The bank has furnished a written commitment saying it would comply with the norms of minimum regulatory capital, net NPAs, and leverage ratio on an ongoing basis.
The lender has apprised the RBI
of the structural and systemic improvements put in place to help it continue to meet these commitments.
Its stock closed 5.08 per cent higher at Rs 38.25 per share on the BSE. Life Insurance Corporation of India holds 49.24 per cent stake as of December 2020.
Ashwin Parekh, managing partner, Ashvin Parekh Advisory Services, said a competent partner with domain expertise and digital banking strength should be brought in to enhance decision-making and governance at IDBI Bank. This would help it to capitalise on business opportunities, given the economy is in recovery mode.
Senior IDBI Bank executives said the exit from the PCA regime was a long time coming. The bank will now be in a position to resume normal lending activity, including corporate lending, with tightened risk management framework. At this point in time not much change in the business model is expected. But if a strategic partner happens to be a financial sector player, the business model and its policies, too, may go undergo transformation.

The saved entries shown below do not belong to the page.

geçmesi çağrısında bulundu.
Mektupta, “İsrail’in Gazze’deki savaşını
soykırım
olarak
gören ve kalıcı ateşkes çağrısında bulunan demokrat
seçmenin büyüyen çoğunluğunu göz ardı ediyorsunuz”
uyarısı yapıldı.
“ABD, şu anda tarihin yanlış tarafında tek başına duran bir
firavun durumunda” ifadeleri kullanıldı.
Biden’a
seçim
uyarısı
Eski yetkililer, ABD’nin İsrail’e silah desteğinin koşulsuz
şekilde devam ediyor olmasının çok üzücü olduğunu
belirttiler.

IDBI Bank posted a net profit of Rs 378 crore in the third quarter (Q3) ended December 2020-21 (Q3FY21), aided by a rise in net interest income. This is the fourth consecutive quarter of profit for the lender. It had booked a net loss of Rs 5,763 crore in Q3 of 2019-20.
Its net NPAs
eased to 1.94 per cent in December 2020, from 5.25 per cent in December 2019. Its capital adequacy stood at 14.77 per cent, with a common equity tier I of 12.22 per cent at the end of December 2020.